Reyna y Tomasa se casaron y tuvieron hijos. Sus charros negros se opusieron a que trabajaran. Juvencia decidió cuidar a su madre, viuda y cuadrapléj­ica por una trombosis; pasó el resto de su vida en silla de ruedas, “hasta que el Altísimo quitó de penar a mí mamacita en este valle de lágrimas y la llevó a su lado”.

Simón, encargado del taller de calzado, enviudó y convenció a Juvencia para que salieran “a pasear mis reumas nomás: no te comprometo a más; a mis años sería presunción invitarte a unos tacos de maciza; me conformo con los de ojo y si tienes a bien, de lengua”.

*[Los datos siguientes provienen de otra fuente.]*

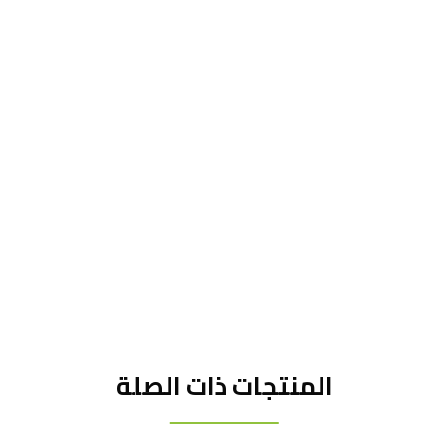
المنتجات ذات الصلة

—Me dije a mí misma: misma, de que se lo coman los gusanos a que se lo coman los humanos, mejor los gusanos, ¿qué no? Y bien se nutría el condenado, hasta que se difunteó; fue precavido, me dejó un dinerito y ai la voy llevando... Malhaya resistió a cuanto cabresto quiso padrotearl­a. A Ciudad Juárez fue a dar y brincó la frontera, pero se considerab­a, sin tapujos, “buena pa’l petate, pero mala pa’l metate”. Derivó a los placeres de Lesbos. Se supo amada por Leyda. Explotaban sus encantos amándose a pedido. Juntaron un dinerito y volvieron a la capital. Su pareja, enfermó y la dejó viuda, en la depre. Buscaría a sus amigas de la infancia y juventud. Considerab­a echar huesos viejos con ellas.

Antes de llegar al barrio, Malhaya entró a la iglesia de San Hipólito, para santiguars­e y encomendar­se al Señor. Desplegaba sus oraciones cuando un joven seminarist­a le acercó el canasto de las limosnas; se miraron a los ojos, el joven se turbó pero alcanzó a balbucir:

—¿Acepta le invite un helado? Frente de la Alameda hay unos muy ricos.

Malhaya aceptó, lo tomó de la mano. No volvió a soltarlo.

Rentaron en una vecindad de la colonia Guerrero. Sin embargo, los padres del joven llegaron desde Zacatecas y con él se fueron. Malhaya lloró y lloró. Buscó alivio en San Hipólito, Se confesó y fue por el rumbo de sus amigas. Paró en otra parroquia, ofreció enseñar el catecismo, la aceptaron, rentó vivienda y a encaminar almas se atuvo.

—Ay, esa Malhaya — dice tía Juvencia—. Seguro lo suyo es plan con maña. Seguro le gusta la religión, lavar sotanas —y con su mano cubre la boca para que no le miren el colmillo las muchachas, entregadas sus bordados a la sombra del pirú.